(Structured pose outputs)

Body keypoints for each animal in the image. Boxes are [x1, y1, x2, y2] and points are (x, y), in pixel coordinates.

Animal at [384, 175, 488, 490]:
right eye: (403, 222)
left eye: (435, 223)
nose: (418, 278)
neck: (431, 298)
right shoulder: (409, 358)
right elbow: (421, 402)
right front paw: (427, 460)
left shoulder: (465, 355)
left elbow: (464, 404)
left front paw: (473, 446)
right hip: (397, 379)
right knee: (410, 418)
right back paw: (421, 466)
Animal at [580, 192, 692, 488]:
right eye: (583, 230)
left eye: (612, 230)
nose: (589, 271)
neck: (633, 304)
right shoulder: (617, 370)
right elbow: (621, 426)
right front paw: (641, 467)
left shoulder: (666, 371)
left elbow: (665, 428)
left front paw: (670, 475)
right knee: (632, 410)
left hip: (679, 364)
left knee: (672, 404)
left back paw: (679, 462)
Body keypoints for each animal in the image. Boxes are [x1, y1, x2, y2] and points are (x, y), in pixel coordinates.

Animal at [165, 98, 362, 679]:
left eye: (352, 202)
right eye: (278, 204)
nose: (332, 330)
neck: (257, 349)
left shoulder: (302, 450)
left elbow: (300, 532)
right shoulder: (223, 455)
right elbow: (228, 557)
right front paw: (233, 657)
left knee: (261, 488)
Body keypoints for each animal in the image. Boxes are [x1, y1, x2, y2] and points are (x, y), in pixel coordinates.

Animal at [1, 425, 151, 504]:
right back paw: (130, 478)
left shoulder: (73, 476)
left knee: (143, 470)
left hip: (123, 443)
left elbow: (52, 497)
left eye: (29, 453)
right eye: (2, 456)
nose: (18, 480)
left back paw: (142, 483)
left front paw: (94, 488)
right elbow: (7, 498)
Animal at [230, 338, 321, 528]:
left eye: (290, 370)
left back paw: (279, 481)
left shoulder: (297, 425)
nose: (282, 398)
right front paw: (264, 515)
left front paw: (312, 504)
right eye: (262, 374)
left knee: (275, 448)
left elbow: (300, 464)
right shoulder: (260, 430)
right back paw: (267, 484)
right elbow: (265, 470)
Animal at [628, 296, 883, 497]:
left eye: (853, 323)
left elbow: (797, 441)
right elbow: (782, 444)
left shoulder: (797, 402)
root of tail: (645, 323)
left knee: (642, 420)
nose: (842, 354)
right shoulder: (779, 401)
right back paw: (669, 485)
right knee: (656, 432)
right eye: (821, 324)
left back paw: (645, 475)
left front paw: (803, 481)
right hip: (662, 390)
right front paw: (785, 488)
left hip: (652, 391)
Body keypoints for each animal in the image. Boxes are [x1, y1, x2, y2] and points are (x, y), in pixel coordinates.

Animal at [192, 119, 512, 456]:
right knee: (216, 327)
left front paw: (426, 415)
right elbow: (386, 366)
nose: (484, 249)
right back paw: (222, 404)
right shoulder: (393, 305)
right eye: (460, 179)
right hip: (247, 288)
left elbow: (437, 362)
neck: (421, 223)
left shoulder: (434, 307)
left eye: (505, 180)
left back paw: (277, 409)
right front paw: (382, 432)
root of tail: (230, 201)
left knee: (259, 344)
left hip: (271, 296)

— INSTRUCTIONS TO FOLLOW —
The records above should be printed in full, exactly as they appear.

— RESULT —
Body keypoints for each animal in the image. Boxes are [x1, y1, x2, y2] and points are (x, y), in pixel coordinates.

Animal at [384, 175, 488, 490]:
right eye: (403, 222)
left eye: (435, 223)
nose: (418, 278)
neck: (431, 298)
right shoulder: (409, 358)
right elbow: (421, 402)
right front paw: (427, 460)
left shoulder: (465, 355)
left elbow: (464, 404)
left front paw: (473, 446)
right hip: (397, 379)
right knee: (410, 418)
right back paw: (421, 466)
Animal at [580, 192, 692, 488]:
right eye: (583, 230)
left eye: (612, 230)
nose: (589, 271)
neck: (633, 304)
right shoulder: (617, 370)
right elbow: (621, 426)
right front paw: (641, 467)
left shoulder: (666, 371)
left elbow: (665, 428)
left front paw: (670, 475)
right knee: (632, 410)
left hip: (679, 364)
left knee: (672, 404)
left back paw: (679, 462)
Body keypoints for each animal in the image. Boxes are [x1, y1, x2, y2] and points are (x, y), in pixel coordinates.

Animal at [165, 98, 362, 679]:
left eye: (352, 202)
right eye: (278, 204)
nose: (332, 330)
neck: (257, 349)
left shoulder: (302, 450)
left elbow: (300, 532)
right shoulder: (223, 455)
right elbow: (228, 557)
right front paw: (233, 657)
left knee: (261, 488)
Body keypoints for each animal in the image. Boxes are [x1, y1, x2, y2] and points are (x, y), in pixel coordinates.

Animal at [1, 425, 151, 504]:
right back paw: (130, 478)
left shoulder: (73, 476)
left knee: (143, 470)
left hip: (123, 443)
left elbow: (52, 497)
left eye: (29, 453)
right eye: (2, 456)
nose: (18, 480)
left back paw: (142, 483)
left front paw: (94, 488)
right elbow: (7, 498)
Animal at [230, 338, 321, 528]:
left eye: (290, 370)
left back paw: (279, 481)
left shoulder: (297, 425)
nose: (282, 398)
right front paw: (264, 515)
left front paw: (312, 504)
right eye: (262, 374)
left knee: (275, 448)
left elbow: (300, 464)
right shoulder: (260, 430)
right back paw: (267, 484)
right elbow: (265, 470)
Animal at [628, 296, 883, 497]:
left eye: (853, 323)
left elbow: (797, 441)
right elbow: (782, 444)
left shoulder: (797, 402)
root of tail: (645, 323)
left knee: (642, 420)
nose: (842, 354)
right shoulder: (779, 401)
right back paw: (669, 485)
right knee: (656, 432)
right eye: (821, 324)
left back paw: (645, 475)
left front paw: (803, 481)
right hip: (662, 390)
right front paw: (785, 488)
left hip: (652, 391)
Body keypoints for each animal in the image. Boxes are [x1, y1, x2, y2] and points are (x, y), in pixel coordinates.

Animal at [192, 119, 512, 456]:
right knee: (216, 327)
left front paw: (426, 415)
right elbow: (386, 366)
nose: (484, 249)
right back paw: (222, 404)
right shoulder: (393, 305)
right eye: (460, 179)
right hip: (247, 288)
left elbow: (437, 362)
neck: (421, 223)
left shoulder: (434, 307)
left eye: (505, 180)
left back paw: (277, 409)
right front paw: (382, 432)
root of tail: (230, 201)
left knee: (259, 344)
left hip: (271, 296)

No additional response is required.